→ ЗАДАНИЯ ДЛЯ ВЫПОЛНЕНИЯ
- A) Определите, согласуются ли с текстом для чтения утверждения (i)–(iii). Для каждого ответьте «да» или «нет» и дословно приведите решающие слова текста.
(i) Грибоедов был слишком занят своей комедией, чтобы вложить много сил в театральный пролог.
(ii) Малый театр открыл свой первый сезон 6 января 1825 года.
(iii) Пролог Михаила Дмитриева «Торжество муз» в Москве хвалили.
- B) Воспроизведите без изменений фрагмент текста для чтения между словами «В конце концов» и «был бы архаизмом.» включительно.

→ ТЕКСТ ДЛЯ ЧТЕНИЯ
***
Юноша просыпался бы в очаровании; сон преследовал его и в море, и на необитаемом острове, куда он отправлялся с другими рыбаками на промысел. Душа его получила жажду познания неведомого — и он убегал из дома. Тут можно было бы показать океан, лодки, бурю, что так великолепно получалось у Дидло.
Второй акт изобразил бы Ломоносова в Москве. Тут сменялись бы картины московских видов, возрожденных после пожара…
Замысел получился таким необъятным, что испугал самого Грибоедова. Он был слишком озабочен своей комедией, чтобы вложить бездну сил в театральный пролог, а писать его спустя рукава не желал.
В конце концов Кокошкин обратился к проверенным поставщикам театральных действ и дивертисментов, рассчитанных на принятые вкусы: всё на месте, всё красочно, ничто не занимает зрителей до конца.
11 октября 1824 года Малый театр начал свой первый сезон увертюрой Верстовского, за ней шел совместный спектакль Шаховского и Дидло «Лилия Нарбонская, или Обет рыцаря» с хорами, пантомимой, рыцарскими сражениями, поединками и прочим, и в заключение — коротенький балет Дюпона.
6 января 1825 года в Большом театре раздались первые такты и звуки: ставили гигантский пролог Михаила Дмитриева «Торжество муз», где было всё, кроме хорошего вкуса и новизны. Уж на что Москва старомодна, но Дмитриева единодушно разругали за архаизм, который и при Озерове был бы архаизмом.
***
→ НАБОР ДАННЫХ
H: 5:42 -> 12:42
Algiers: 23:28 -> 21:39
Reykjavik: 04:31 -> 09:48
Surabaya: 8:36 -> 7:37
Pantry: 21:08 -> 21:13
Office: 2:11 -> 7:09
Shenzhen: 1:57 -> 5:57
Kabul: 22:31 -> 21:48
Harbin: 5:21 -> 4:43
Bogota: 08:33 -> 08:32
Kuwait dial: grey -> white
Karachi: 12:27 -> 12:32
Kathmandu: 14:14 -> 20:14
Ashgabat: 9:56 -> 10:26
***
→ ОТВЕТЫ
- A)
(i) Да: «Он был слишком озабочен своей комедией, чтобы вложить бездну сил в театральный пролог».
(ii) Нет: «11 октября 1824 года Малый театр начал свой первый сезон».
(iii) Нет: «Дмитриева единодушно разругали за архаизм».

- B)
В конце концов Кокошкин обратился к проверенным поставщикам театральных действ и дивертисментов, рассчитанных на принятые вкусы: всё на месте, всё красочно, ничто не занимает зрителей до конца.
11 октября 1824 года Малый театр начал свой первый сезон увертюрой Верстовского, за ней шел совместный спектакль Шаховского и Дидло «Лилия Нарбонская, или Обет рыцаря» с хорами, пантомимой, рыцарскими сражениями, поединками и прочим, и в заключение — коротенький балет Дюпона.
6 января 1825 года в Большом театре раздались первые такты и звуки: ставили гигантский пролог Михаила Дмитриева «Торжество муз», где было всё, кроме хорошего вкуса и новизны. Уж на что Москва старомодна, но Дмитриева единодушно разругали за архаизм, который и при Озерове был бы архаизмом.